Today, I’m sharing another favorite recipe from Bread Toast Crumbs: Chocolate-Studded Panettone. Scented with vanilla, loaded with dark chocolate, this sweet bread is a nice one to have on hand this time of year for holiday brunches or teas, and it makes a great gift. Panettone classically is baked in large paper molds (as pictured above) but if you can’t find them, you can fashion your own (see recipe notes) or simply divide the dough in half and bake it as the original recipe in two 1-qt Pyrex bowls.
Over the weekend, inspired by a photo in the King Arthur Flour catalog, I made mini panettone and sprinkled the just-baked, butter-brushed domes with pearl sugar. Wrapped with baker’s twine, the festive little loaves assured me that no matter how behind in holiday-gift buying I may be, a homemade chocolate-studded parcel can always come to the rescue.
From Bread Toast Crumbs
Around the holidays, it’s nearly impossible to walk by an Italian market and not feel lured by the loaves of panettone bundled in cellophane and tied with bows, like presents begging for a home. It’s almost a cross between a cake and a bread, and while it couldn’t be more beautiful, I’ve never loved the traditional flavorings: citrusy, floral extracts and candied fruit.

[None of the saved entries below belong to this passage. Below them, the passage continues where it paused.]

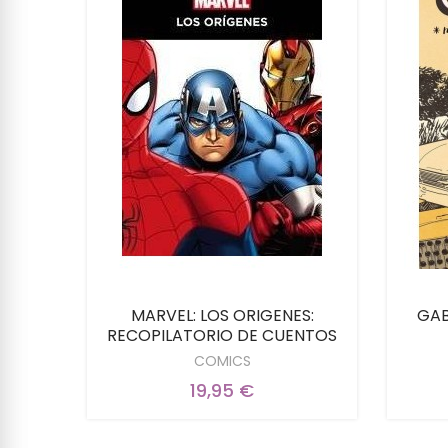
RVEL
MARVEL: LOS ORIGENES:
GAB
RECOPILATORIO DE CUENTOS
COMICS
19,95 €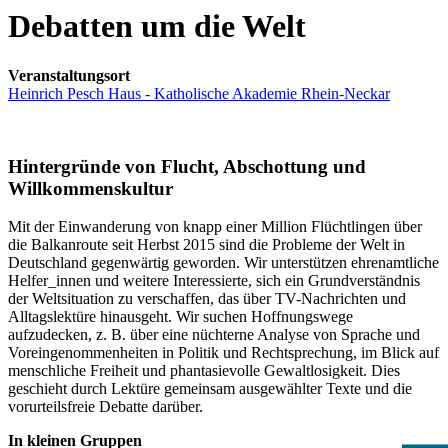
Debatten um die Welt
Veranstaltungsort
Heinrich Pesch Haus - Katholische Akademie Rhein-Neckar
Hintergründe von Flucht, Abschottung und
Willkommenskultur
Mit der Einwanderung von knapp einer Million Flüchtlingen über
die Balkanroute seit Herbst 2015 sind die Probleme der Welt in
Deutschland gegenwärtig geworden. Wir unterstützen ehrenamtliche
Helfer_innen und weitere Interessierte, sich ein Grundverständnis
der Weltsituation zu verschaffen, das über TV-Nachrichten und
Alltagslektüre hinausgeht. Wir suchen Hoffnungswege
aufzudecken, z. B. über eine nüchterne Analyse von Sprache und
Voreingenommenheiten in Politik und Rechtsprechung, im Blick auf
menschliche Freiheit und phantasievolle Gewaltlosigkeit. Dies
geschieht durch Lektüre gemeinsam ausgewählter Texte und die
vorurteilsfreie Debatte darüber.
In kleinen Gruppen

But when these seasonings are replaced with vanilla and chunks of chocolate, which suspend in the buttery crumb, well, this is a panettone I can get behind: a treat freshly baked, and even better one day later, toasted, spread with butter, and sprinkled with sea salt.

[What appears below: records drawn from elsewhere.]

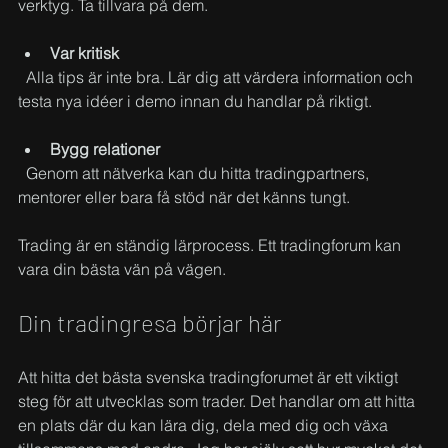
verktyg. Ta tillvara på dem.
Var kritisk
  Alla tips är inte bra. Lär dig att värdera information och 
testa nya idéer i demo innan du handlar på riktigt.
Bygg relationer
  Genom att nätverka kan du hitta tradingpartners, 
mentorer eller bara få stöd när det känns tungt.
Trading är en ständig lärprocess. Ett tradingforum kan 
vara din bästa vän på vägen.
Din tradingresa börjar här
Att hitta det bästa svenska tradingforumet är ett viktigt 
steg för att utvecklas som trader. Det handlar om att hitta 
en plats där du kan lära dig, dela med dig och växa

If you make a little mark on the side of the paper mold, it will help you know when the dough has doubled and is therefore ready to be baked:
From Bread Toast Crumbs
Yield= One 1-lb panettone; serves 10-12
Find Panettone molds online or in specialty stores:
- 4 cups (512 g) unbleached all-purpose flour
- 2 teaspoons kosher salt
- ¼ cup (55 g) sugar
- 2½ teaspoons instant yeast
- 1½ cups 2 percent or whole milk
- ½ cup boiling water
- 5 tablespoons unsalted butter, melted
- 1 teaspoon vanilla extract
- Softened unsalted butter, for greasing
- 6 ounces bittersweet chocolate, 60% to 70% cacao, coarsely chopped into ¼– to ½-inch pieces
- In a large bowl, whisk together the flour, salt, sugar, and instant yeast. In a medium bowl, combine the milk, water, 4 tablespoons melted butter, and vanilla. Stir to combine, then add to the flour. Using a rubber spatula, mix until the liquid is absorbed and the ingredients form a sticky dough ball. Cover the bowl with a damp tea towel or plastic wrap and set aside in a warm spot to rise for 1½ to 2 hours, until the dough has doubled in bulk.

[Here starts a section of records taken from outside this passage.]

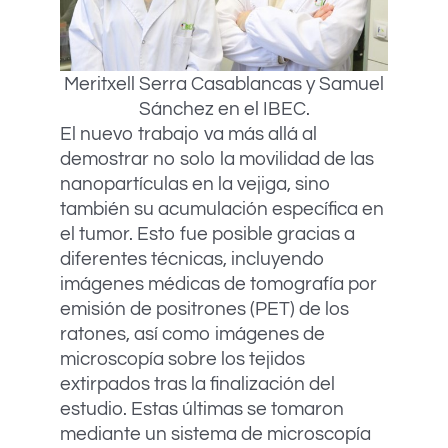
Meritxell Serra Casablancas y Samuel
Sánchez en el IBEC.
El nuevo trabajo va más allá al
demostrar no solo la movilidad de las
nanopartículas en la vejiga, sino
también su acumulación específica en
el tumor. Esto fue posible gracias a
diferentes técnicas, incluyendo
imágenes médicas de tomografía por
emisión de positrones (PET) de los
ratones, así como imágenes de
microscopía sobre los tejidos
extirpados tras la finalización del
estudio. Estas últimas se tomaron
mediante un sistema de microscopía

- Set a rack in the middle of the oven and preheat it to 375°F. Grease a panettone mold (see Note) with the softened butter—be generous. Sprinkle the chocolate pieces over the surface of the dough. Using two forks, deflate the dough by releasing it from the sides of the bowl and pulling it toward the center. Rotate the bowl quarter turns as you deflate, turning the mass into a rough ball. Keep turning the dough in this manner until the chocolate is incorporated.
- Use your two forks to transfer the dough to the prepared mold. If the dough is too wet to transfer with forks, lightly grease your hands with butter or oil, then transfer it to the mold. Do not cover the mold. Let the dough rise on the countertop near the oven (or another warm, draft-free spot) for 20 to 25 minutes, until the dough has doubled in bulk—it may not crown the rim, but it will come close.
- Set the mold on a sheet pan and transfer it to the oven. Bake the mold for 40 to 45 minutes, or until uniformly brown. Remove the pan and mold from the oven and set the mold onto a cooling rack. Brush the top with the remaining tablespoon melted butter. Let the panettone cool for at least 1 hour before cutting it.
Note: Find panettone molds in specialty stores and online, or make your own: Use a 6- to 7-inch round baking dish. Stand a piece of parchment paper vertically along the inside edge so that it extends past the height of the pan at least 5 inches. Cut as needed and use a stapler to secure multiple sheets as necessary. Nonstick cooking spray will be easier to use than softened butter. Or, if you don’t feel like making your own mold, you can also divide the dough in half and bake it in two 1-quart Pyrex bowls.
If you’re making mini panettones, divide the dough into 6 portions.
If you’d like to use pearl sugar, remove the loaves from the oven 5 minutes before they finish baking, brush with butter, sprinkle with sugar, and return to the oven for 5 minutes more.